AS CASAS DE JAZZ E O VERÃO
Jesse McBride, que toca numa das boas casas de jazz de Nova Orleans: o melhor verão desde o Katrina

Há um movimento de arquitetos, empolgados com a expectativa de construir casas de baixo custo, testando novas soluções e novos materiais. No Lower Ninth Ward, reduto de pobres e negros, que foi um dos bairros mais duramente atingidos pela catástrofe, a fundação mantida pelo ator Brad Pitt está construindo 150 casas ecológicas, ao custo médio de uns 150 000 dólares cada uma. As casas foram desenhadas pelos mais destacados arquitetos, incluindo o festejado Thom Mayne, cuja casa foi projetada para flutuar em caso de enchente. O construtor Mike Holmes, que virou estrela da televisão do Canadá com o programa Holmes on Homes, em que consertava defeitos em casas mal construídas, é um que se entusiasmou com o projeto. "Falei para o Brad Pitt que eu topava construir uma das casas ecológicas. Ele aceitou, e aqui estamos", diz Holmes, entre uma martelada e outra no telhado da residência de quatro quartos e dois andares que será ocupada pela avó Glory Guy, 68 anos, e seus oito netos. As casas têm energia solar, madeira tratada contra mofo, material reciclado, uso inteligente de energia. Holmes está filmando as etapas da construção e, em janeiro, exibirá um programa de seis episódios que vai ao ar no Canadá e nos Estados Unidos.

========

_PEDIDO ESCRITO 1_.
Diga se cada afirmação concorda com o texto sobre as casas ecológicas de Nova Orleans, respondendo sim ou não e citando literalmente as palavras do texto que decidem: (a) A fundação de Brad Pitt está construindo 150 casas no Lower Ninth Ward. (b) A casa de Thom Mayne foi projetada para resistir a terremotos. (c) O programa de Holmes será exibido só no Canadá.
_PEDIDO ESCRITO 2_.
Devolva, sem nenhuma alteração, as linhas dos registros a partir da primeira. Pare depois da linha que contém "power tower: (322, 313)", incluindo-a.

_REGISTROS FORNECIDOS_.
========

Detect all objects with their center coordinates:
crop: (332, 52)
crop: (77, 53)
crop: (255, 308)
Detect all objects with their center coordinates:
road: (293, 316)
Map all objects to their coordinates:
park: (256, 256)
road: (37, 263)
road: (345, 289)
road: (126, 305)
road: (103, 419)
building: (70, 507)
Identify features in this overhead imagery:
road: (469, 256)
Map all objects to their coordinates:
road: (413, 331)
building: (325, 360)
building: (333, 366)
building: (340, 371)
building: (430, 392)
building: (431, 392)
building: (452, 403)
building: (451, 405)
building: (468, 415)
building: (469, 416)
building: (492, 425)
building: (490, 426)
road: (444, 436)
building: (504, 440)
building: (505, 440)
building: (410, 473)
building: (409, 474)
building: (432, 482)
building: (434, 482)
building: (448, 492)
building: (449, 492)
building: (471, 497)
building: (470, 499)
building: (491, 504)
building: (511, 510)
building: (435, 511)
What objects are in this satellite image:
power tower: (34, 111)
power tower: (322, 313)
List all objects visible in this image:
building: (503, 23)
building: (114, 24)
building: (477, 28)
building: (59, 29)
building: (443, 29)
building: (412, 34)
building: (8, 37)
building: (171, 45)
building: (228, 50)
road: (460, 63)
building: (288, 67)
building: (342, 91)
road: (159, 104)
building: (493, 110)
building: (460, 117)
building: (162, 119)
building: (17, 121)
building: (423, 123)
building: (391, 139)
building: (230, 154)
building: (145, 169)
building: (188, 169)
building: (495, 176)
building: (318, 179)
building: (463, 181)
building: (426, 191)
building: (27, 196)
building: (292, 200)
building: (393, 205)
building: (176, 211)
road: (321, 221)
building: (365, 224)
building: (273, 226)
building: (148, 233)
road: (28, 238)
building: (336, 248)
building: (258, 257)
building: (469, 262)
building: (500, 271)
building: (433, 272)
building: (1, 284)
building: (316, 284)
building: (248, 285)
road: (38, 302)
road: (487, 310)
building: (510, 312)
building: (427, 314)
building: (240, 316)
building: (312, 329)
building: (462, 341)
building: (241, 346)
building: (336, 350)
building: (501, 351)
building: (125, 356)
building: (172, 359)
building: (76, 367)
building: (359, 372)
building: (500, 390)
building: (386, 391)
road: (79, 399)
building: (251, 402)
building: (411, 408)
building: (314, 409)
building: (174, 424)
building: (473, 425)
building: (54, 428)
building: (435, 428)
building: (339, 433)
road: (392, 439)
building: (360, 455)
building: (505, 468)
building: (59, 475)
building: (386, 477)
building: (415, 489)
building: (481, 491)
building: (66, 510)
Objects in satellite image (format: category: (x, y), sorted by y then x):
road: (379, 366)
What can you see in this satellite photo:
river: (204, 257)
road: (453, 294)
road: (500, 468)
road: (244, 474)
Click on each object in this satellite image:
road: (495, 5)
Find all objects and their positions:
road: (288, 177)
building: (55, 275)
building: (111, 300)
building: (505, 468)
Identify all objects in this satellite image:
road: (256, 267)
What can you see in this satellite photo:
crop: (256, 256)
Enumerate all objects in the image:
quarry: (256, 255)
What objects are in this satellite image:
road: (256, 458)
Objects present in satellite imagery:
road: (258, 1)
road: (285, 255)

========

_RESPOSTA COMPLETA 1_.
(a) Sim: "a fundação mantida pelo ator Brad Pitt está construindo 150 casas ecológicas".
(b) Não: "cuja casa foi projetada para flutuar em caso de enchente".
(c) Não: "vai ao ar no Canadá e nos Estados Unidos".

_RESPOSTA COMPLETA 2_.
Detect all objects with their center coordinates:
crop: (332, 52)
crop: (77, 53)
crop: (255, 308)
Detect all objects with their center coordinates:
road: (293, 316)
Map all objects to their coordinates:
park: (256, 256)
road: (37, 263)
road: (345, 289)
road: (126, 305)
road: (103, 419)
building: (70, 507)
Identify features in this overhead imagery:
road: (469, 256)
Map all objects to their coordinates:
road: (413, 331)
building: (325, 360)
building: (333, 366)
building: (340, 371)
building: (430, 392)
building: (431, 392)
building: (452, 403)
building: (451, 405)
building: (468, 415)
building: (469, 416)
building: (492, 425)
building: (490, 426)
road: (444, 436)
building: (504, 440)
building: (505, 440)
building: (410, 473)
building: (409, 474)
building: (432, 482)
building: (434, 482)
building: (448, 492)
building: (449, 492)
building: (471, 497)
building: (470, 499)
building: (491, 504)
building: (511, 510)
building: (435, 511)
What objects are in this satellite image:
power tower: (34, 111)
power tower: (322, 313)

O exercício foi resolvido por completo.